I would like to offer a note on the key propositions in this post:
Understanding the equilibrium
The nominal yield offered in Ethereum is the same for all stakers, and the equilibrium must be modeled jointly. The joint supply curve of all groups will intersect the demand curve (the protocol yield) to form the equilibrium. This supply curve will naturally tend to have a shifting composition of solo stakers and delegating stakers at different points, leading us to prefer certain equilibria over others.
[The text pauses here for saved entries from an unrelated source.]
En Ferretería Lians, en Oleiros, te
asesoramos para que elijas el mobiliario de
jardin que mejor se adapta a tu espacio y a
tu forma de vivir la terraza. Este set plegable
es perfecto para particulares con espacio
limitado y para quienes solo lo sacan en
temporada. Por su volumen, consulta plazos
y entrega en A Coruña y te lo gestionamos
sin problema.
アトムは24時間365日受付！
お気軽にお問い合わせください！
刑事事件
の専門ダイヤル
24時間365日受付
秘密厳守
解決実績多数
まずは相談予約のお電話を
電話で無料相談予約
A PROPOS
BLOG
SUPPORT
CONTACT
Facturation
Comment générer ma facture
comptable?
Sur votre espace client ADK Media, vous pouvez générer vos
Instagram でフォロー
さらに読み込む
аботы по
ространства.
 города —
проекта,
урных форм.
If we interpret your setup as a supply–demand model, it corresponds to a perfectly elastic supply for each type at break-even yield. In other words, each supply curve is a horizontal line when nominal yield is on the y-axis. In such a model, the aggregate supply curve will represent only one staking type: the type with the lowest reservation yield (i.e., the type that can break even under the lowest nominal yield). It is then only this type that stakes under any well-formed (downward-sloping) reward curve. To see this, consider that the nominal yield is equal for all types under equilibrium. With horizontal supply curves, the type with the lowest costs (lowest reservation yield) captures the entire market.
As I understand it, the post suggests that the “gap” in the plots between real yield zero-crossings for the stake rates is relevant for determining the composition of the staking set. If solo stakers have a real yield zero-crossing at 50M ETH and delegating stakers at 100M ETH, then this is worse for decentralization than if all stakers have a zero-crossing at 50M ETH. However, the “gap” in the plots is not particularly relevant under a joint equilibrium model. Since all stakers compete for the same yield, the market clears at a single nominal yield. We can easily construct a model where there is no “gap” at all, simply by having a vertical demand curve. The joint equilibrium outcome is the same, only the type with the lowest reservation yield participates. In other words, the size of the “gap” between individually modeled staking types—as observed in a graph along the x-axis—does not necessarily reveal anything about the equilibrium stake composition.
Further note that while the “real yield zero-crossings" highlighted in the plots are interesting as a marker of when stakers stop gaining share of supply relative to holders, they are not the same as the economic indifference point that determines how much stake is supplied. For the actual staking decision, what matters is the nominal return (after costs) relative to the outside option (which may or may not be to just hold ETH). Thus, not compensating for inflation (or deflation) when forming the curves for the different types would actually produce more meaningful zero-crossings. In your current framework, these would be the points where the staker’s and holder’s “real yield” curves intersect, rather than where the staker curve crosses zero on its own.
The arguments for an issuance reduction
In practice, the supply curves among Ethereum’s stakers are not horizontal—they are upward-sloping (with some reservations regarding the macro-implication of a dominant LST). There is not one reservation yield for each staking type, there is a distribution of reservation yields within each type, which leads to these upward-sloping supply curves. Some solo stakers are happy to stake at 1%, some will not stake below 2%, etc. This means that at each equilibrium, there will be some specific proportion of solo stakers and delegating stakers.
I illustrate how the equilibrium forms from these distributions of reservation yields in the Ethereum issuance reduction FAQ, as well as in my talk at Devcon. But as mentioned in that talk, a real probabilistic model of this is desirable. While the “gap methodology” offers an intuitive visual heuristic, it does not substitute for a proper equilibrium analysis that relies on distributions of reservation yields to form the supply curve(s).
Further note that since the aggregate supply curve is upward sloping, we cannot assert that a more restrictive reward curve always is better for stakers, with reference to the real staking yield (“effective yield” in the post) they derive after accounting for dilution. This depends on the slope of the supply curve as illustrated in Figure 28 here using an isoproportion map. The reward curve that produces the highest real staking yield for stakers is the one that intersects the supply curve at the highest elevation in the isoproportion map.
However, this is unlikely to be the most profitable reward curve for stakers even if they derive the highest real staking yield. The real “real yield” must also account for appreciation in the ETH token itself. Given that lower issuance can increase welfare among token holders and improve the macro perspective, a reduced issuance can be profitable even if the reward curve does not intersect the absolute highest elevation in the isoproportion map.
These are some of the considerations we must keep in mind when zeroing in on an updated issuance policy. I like your idea of using real-yield curves to highlight certain properties and the shapes of the reward curves are rather reasonable, but we should be cautious about over-interpreting the x-axis “gap” without an explicit joint equilibrium framework using, e.g., reservation-yield distributions.